→ Entries supplied:
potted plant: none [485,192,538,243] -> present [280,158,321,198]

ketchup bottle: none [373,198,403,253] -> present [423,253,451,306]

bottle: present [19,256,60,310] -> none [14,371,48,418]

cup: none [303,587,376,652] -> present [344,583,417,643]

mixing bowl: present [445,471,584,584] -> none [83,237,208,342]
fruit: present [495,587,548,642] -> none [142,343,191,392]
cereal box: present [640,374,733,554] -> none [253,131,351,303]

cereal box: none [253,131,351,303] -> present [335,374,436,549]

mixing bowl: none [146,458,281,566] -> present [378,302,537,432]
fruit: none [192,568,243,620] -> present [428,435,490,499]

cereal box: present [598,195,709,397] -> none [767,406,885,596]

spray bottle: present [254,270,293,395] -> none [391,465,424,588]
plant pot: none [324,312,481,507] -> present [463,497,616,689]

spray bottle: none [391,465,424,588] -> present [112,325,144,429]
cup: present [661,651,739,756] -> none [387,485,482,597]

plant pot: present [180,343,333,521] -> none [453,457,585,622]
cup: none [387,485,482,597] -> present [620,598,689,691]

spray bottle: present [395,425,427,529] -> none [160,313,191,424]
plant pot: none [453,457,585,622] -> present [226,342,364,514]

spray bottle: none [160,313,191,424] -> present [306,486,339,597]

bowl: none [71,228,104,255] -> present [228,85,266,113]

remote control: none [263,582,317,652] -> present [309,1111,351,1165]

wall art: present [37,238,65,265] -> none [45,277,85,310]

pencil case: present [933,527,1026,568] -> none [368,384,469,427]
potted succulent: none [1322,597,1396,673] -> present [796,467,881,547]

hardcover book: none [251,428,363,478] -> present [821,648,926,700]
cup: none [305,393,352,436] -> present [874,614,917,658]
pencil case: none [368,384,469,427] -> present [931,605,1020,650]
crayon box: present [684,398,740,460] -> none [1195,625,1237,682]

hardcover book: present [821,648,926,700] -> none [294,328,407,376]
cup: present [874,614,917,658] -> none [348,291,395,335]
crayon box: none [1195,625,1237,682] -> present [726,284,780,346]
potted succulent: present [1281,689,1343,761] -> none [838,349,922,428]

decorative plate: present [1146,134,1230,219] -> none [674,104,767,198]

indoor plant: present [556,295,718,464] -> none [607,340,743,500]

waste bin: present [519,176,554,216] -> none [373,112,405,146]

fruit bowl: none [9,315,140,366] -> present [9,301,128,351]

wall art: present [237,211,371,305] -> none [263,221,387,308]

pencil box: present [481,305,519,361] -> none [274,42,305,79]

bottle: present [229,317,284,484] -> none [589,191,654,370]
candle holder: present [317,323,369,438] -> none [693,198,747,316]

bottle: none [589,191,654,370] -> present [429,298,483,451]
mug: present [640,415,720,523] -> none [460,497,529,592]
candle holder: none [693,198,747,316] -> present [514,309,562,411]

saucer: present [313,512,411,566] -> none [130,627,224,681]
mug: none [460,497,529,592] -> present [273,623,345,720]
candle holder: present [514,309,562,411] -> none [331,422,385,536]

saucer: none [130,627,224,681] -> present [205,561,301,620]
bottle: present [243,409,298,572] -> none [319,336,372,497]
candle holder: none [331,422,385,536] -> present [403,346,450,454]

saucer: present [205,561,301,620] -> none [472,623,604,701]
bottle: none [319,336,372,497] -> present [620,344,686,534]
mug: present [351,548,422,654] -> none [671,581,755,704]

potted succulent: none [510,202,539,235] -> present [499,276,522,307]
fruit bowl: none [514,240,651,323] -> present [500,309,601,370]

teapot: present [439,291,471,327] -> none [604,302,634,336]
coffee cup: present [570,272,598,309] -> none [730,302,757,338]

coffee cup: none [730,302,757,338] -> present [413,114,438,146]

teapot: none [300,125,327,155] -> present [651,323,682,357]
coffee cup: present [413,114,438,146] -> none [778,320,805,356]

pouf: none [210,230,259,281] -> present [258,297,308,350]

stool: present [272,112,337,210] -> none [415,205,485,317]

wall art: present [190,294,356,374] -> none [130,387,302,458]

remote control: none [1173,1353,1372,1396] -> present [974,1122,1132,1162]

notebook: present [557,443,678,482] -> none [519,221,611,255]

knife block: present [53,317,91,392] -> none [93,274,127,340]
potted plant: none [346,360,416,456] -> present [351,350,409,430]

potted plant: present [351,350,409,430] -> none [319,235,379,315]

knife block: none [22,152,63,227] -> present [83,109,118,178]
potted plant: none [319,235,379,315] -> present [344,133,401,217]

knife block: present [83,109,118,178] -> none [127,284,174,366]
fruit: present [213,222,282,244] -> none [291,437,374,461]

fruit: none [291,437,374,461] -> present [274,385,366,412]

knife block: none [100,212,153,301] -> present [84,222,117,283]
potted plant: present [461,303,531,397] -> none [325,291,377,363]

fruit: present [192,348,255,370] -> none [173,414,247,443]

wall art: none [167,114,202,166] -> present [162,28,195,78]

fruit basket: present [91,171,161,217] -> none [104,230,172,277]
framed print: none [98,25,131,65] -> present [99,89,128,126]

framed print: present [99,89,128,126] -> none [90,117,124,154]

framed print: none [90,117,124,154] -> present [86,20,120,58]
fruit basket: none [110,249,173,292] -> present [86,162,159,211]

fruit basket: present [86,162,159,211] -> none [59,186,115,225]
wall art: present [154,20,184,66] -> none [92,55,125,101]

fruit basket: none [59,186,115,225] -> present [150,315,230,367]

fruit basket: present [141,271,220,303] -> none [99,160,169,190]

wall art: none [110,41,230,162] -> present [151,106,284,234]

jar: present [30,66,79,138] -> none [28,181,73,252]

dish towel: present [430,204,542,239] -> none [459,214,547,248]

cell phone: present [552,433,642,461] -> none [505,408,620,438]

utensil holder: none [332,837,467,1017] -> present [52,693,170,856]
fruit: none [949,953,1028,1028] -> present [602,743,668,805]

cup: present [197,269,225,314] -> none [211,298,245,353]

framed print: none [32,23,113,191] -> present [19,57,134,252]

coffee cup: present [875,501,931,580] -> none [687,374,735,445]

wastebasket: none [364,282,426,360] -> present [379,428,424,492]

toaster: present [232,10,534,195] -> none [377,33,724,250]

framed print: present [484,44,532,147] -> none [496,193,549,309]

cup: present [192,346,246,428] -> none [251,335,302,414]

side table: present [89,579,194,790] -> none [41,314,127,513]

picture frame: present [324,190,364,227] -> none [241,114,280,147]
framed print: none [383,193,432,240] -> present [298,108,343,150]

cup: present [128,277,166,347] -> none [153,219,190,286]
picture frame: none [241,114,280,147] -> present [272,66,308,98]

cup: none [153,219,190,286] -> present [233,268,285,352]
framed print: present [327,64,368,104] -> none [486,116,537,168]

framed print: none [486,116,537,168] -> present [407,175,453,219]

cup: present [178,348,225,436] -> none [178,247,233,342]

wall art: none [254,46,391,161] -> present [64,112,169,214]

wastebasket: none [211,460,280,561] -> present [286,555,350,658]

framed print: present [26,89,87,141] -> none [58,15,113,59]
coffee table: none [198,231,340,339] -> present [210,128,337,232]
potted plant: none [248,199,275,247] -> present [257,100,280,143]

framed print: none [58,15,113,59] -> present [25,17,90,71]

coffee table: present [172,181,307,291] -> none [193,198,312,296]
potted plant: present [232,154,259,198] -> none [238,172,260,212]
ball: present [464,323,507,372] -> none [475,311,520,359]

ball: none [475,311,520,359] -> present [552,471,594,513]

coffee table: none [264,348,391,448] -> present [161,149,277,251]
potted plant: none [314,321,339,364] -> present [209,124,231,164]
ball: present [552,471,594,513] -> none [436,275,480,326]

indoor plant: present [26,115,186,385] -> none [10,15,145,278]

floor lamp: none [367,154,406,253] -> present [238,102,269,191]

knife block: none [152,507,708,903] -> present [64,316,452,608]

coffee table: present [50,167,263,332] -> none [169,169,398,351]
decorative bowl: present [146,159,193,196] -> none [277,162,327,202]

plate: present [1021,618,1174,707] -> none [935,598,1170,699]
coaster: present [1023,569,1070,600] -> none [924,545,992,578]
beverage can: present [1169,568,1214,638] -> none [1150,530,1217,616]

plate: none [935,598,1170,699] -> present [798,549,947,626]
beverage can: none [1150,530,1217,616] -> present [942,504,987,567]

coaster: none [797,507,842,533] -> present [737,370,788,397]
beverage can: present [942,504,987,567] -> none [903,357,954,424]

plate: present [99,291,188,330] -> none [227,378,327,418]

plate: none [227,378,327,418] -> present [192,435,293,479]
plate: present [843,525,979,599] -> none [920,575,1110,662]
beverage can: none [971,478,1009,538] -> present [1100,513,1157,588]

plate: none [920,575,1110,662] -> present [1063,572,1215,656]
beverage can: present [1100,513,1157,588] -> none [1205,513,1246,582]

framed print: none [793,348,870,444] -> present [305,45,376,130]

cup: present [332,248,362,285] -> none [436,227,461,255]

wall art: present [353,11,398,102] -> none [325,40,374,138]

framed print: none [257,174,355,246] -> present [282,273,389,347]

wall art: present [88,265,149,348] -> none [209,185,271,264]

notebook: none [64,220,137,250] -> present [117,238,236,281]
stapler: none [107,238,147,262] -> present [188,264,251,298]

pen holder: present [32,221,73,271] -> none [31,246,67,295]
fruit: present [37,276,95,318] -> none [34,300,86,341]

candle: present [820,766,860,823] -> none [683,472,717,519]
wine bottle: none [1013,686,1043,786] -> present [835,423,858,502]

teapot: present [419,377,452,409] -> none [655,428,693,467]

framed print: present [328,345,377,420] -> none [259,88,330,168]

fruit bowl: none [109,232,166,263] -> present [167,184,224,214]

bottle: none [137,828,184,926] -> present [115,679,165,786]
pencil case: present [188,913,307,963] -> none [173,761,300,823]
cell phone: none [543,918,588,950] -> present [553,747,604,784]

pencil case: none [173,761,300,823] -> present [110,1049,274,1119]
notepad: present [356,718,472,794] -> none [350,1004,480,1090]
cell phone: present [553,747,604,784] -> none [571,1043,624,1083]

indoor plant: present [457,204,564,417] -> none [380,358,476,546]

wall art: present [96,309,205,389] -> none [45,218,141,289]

→ Work to be completed:
Beginning with the line above that contains "mug: present [640,415,720,523]", copy each line exactly up to and including the line that contains "candle holder: present [514,309,562,411]", and go no further.

→ Task result:
mug: present [640,415,720,523] -> none [460,497,529,592]
candle holder: none [693,198,747,316] -> present [514,309,562,411]

saucer: present [313,512,411,566] -> none [130,627,224,681]
mug: none [460,497,529,592] -> present [273,623,345,720]
candle holder: present [514,309,562,411] -> none [331,422,385,536]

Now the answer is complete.